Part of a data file
[Begin]

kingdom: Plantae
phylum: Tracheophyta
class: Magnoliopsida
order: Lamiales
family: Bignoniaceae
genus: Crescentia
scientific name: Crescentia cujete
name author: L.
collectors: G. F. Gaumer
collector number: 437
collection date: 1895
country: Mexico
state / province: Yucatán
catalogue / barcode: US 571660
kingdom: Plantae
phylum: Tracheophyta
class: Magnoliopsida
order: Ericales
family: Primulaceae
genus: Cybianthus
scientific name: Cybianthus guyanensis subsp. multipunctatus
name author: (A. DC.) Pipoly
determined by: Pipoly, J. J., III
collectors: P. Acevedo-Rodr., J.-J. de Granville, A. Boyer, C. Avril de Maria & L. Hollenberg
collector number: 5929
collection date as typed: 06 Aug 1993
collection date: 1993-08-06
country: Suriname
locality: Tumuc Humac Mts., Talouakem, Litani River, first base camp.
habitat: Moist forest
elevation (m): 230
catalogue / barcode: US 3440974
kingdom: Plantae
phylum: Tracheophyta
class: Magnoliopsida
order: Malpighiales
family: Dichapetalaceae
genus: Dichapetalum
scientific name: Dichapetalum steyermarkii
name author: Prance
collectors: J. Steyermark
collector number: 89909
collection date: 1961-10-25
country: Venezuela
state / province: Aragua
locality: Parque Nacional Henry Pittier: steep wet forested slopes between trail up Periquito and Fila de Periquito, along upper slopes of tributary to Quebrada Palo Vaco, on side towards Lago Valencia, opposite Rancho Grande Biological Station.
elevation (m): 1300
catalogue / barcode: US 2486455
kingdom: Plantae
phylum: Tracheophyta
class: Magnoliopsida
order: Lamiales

[End]

_Task directions_
Reproduce the material above line for line, changing nothing.

_Solution to this task_
kingdom: Plantae
phylum: Tracheophyta
class: Magnoliopsida
order: Lamiales
family: Bignoniaceae
genus: Crescentia
scientific name: Crescentia cujete
name author: L.
collectors: G. F. Gaumer
collector number: 437
collection date: 1895
country: Mexico
state / province: Yucatán
catalogue / barcode: US 571660
kingdom: Plantae
phylum: Tracheophyta
class: Magnoliopsida
order: Ericales
family: Primulaceae
genus: Cybianthus
scientific name: Cybianthus guyanensis subsp. multipunctatus
name author: (A. DC.) Pipoly
determined by: Pipoly, J. J., III
collectors: P. Acevedo-Rodr., J.-J. de Granville, A. Boyer, C. Avril de Maria & L. Hollenberg
collector number: 5929
collection date as typed: 06 Aug 1993
collection date: 1993-08-06
country: Suriname
locality: Tumuc Humac Mts., Talouakem, Litani River, first base camp.
habitat: Moist forest
elevation (m): 230
catalogue / barcode: US 3440974
kingdom: Plantae
phylum: Tracheophyta
class: Magnoliopsida
order: Malpighiales
family: Dichapetalaceae
genus: Dichapetalum
scientific name: Dichapetalum steyermarkii
name author: Prance
collectors: J. Steyermark
collector number: 89909
collection date: 1961-10-25
country: Venezuela
state / province: Aragua
locality: Parque Nacional Henry Pittier: steep wet forested slopes between trail up Periquito and Fila de Periquito, along upper slopes of tributary to Quebrada Palo Vaco, on side towards Lago Valencia, opposite Rancho Grande Biological Station.
elevation (m): 1300
catalogue / barcode: US 2486455
kingdom: Plantae
phylum: Tracheophyta
class: Magnoliopsida
order: Lamiales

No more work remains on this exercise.